Une démonstration de l’intérêt de la digitalisation du laboratoire

« L’entreprise Greiner Bio-One nous a contacté en 2018 dans l’optique de conclure un partenariat, explique Serge Payeur, co-fondateur de SIL-LAB Innovations. Le but était de développer un programme permettant de lire et d’interpréter les codes-barres sur les tubes et de les transmettre au Sil du laboratoire. Ce procédé, inversé par rapport à ce qui se fait traditionnellement, est synonyme d’avantages organisationnels. D’abord, parce que le tube est tracé avec le même numéro du début à la fin du process. C’est un gain de temps pour tout ce qui a trait à la saisie informatique. Il n’y a plus besoin de phase d’édition de codes-barres ni de pré/ré-étiquetage lorsque le tube arrive au laboratoire. Cela fait gagner de une à deux heures dans une salle de déballage. En outre, le tube pré code-barré est à la fois l’assurance que l’étiquette est bien collée et le meilleur moyen de vérifier, dès le prélèvement, la date de péremption du tube, ce qui est un critère de qualité.
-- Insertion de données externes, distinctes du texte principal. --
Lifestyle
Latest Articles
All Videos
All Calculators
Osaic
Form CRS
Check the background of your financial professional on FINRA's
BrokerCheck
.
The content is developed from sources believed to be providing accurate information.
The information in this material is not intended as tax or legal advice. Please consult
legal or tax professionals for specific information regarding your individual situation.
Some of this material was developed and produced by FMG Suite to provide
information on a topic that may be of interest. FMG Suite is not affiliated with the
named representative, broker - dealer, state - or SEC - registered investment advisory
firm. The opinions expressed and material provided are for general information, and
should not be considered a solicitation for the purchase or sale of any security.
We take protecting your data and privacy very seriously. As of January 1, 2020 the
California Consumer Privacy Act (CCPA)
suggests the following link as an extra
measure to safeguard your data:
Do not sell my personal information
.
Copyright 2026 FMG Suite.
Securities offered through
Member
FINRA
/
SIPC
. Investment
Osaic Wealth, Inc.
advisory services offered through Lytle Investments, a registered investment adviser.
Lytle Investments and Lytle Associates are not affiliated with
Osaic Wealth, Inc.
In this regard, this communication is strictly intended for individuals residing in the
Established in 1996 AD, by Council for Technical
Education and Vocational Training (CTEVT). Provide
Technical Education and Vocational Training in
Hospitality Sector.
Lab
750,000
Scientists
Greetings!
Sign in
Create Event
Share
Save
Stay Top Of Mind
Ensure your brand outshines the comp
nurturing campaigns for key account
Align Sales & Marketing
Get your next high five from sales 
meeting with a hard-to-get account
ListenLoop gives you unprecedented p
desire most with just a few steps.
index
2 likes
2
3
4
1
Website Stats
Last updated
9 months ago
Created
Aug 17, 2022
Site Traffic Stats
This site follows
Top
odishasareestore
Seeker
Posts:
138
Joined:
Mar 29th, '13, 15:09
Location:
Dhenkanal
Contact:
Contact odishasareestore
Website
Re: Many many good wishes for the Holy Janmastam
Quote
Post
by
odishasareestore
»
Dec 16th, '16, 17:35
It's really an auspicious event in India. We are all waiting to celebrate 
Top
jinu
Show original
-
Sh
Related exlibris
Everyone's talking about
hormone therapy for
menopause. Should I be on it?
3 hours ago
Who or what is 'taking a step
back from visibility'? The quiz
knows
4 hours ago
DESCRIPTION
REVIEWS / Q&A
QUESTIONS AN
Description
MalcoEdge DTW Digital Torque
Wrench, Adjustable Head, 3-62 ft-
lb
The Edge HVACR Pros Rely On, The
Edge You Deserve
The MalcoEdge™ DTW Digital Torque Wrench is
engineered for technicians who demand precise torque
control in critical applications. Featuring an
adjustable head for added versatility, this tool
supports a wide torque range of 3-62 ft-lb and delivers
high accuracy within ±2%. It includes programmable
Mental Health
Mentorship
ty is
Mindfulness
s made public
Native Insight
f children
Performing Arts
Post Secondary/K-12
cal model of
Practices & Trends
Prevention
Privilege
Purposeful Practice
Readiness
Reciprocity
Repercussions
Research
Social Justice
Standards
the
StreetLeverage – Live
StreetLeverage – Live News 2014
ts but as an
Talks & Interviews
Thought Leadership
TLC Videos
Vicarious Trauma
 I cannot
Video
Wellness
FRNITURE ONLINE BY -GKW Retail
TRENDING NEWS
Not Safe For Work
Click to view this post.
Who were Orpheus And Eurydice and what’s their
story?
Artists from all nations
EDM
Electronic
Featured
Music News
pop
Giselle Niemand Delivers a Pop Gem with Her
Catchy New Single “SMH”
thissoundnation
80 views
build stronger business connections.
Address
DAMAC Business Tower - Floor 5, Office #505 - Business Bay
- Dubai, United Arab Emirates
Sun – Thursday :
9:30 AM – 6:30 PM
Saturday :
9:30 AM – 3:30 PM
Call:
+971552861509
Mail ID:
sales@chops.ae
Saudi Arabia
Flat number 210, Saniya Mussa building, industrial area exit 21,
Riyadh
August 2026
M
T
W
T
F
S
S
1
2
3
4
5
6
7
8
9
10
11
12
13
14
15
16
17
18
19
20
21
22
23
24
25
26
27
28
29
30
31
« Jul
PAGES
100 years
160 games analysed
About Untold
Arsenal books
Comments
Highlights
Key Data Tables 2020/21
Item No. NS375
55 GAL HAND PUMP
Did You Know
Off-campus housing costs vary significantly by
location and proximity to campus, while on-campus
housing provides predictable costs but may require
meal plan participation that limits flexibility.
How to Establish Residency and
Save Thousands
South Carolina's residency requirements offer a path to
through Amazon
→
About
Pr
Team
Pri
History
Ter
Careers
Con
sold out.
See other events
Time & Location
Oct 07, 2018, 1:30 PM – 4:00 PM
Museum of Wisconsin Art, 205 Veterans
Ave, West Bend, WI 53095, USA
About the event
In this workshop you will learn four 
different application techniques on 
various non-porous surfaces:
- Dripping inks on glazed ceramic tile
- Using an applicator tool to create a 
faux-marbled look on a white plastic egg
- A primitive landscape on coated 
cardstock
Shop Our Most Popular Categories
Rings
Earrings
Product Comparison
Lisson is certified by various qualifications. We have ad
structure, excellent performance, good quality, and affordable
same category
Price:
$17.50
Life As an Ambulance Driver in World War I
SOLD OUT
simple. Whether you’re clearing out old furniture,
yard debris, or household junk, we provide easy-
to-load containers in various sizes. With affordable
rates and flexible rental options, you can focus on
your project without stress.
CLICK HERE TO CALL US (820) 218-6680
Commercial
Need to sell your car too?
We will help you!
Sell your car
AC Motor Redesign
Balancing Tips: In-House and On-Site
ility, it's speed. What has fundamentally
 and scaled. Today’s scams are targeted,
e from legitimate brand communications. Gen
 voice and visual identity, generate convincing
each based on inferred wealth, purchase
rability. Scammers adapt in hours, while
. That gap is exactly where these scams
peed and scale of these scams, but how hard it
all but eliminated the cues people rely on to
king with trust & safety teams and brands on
« Cette innovation fait la démonstration qu’une digitalisation bien pensée du laboratoire est synonyme de gain de sécurité, de qualité, de productivité et de rentabilité. Elle est une avancée par rapport à un fonctionnement en pré-étiquetage que nous avions déjà mais qui nécessitait que l’Idel colle l’étiquette code-barres sur le tube avec les aléas associés. Grâce à cela, nous sommes ouverts à toutes les étiquettes code barrées. Celui de Greiner Bio-One ayant l’avantage de la vérification de la date de péremption et l’assurance d’un collage parfait », précise Pascal Guyard, co-fondateur et CEO de SIL-LAB Innovations.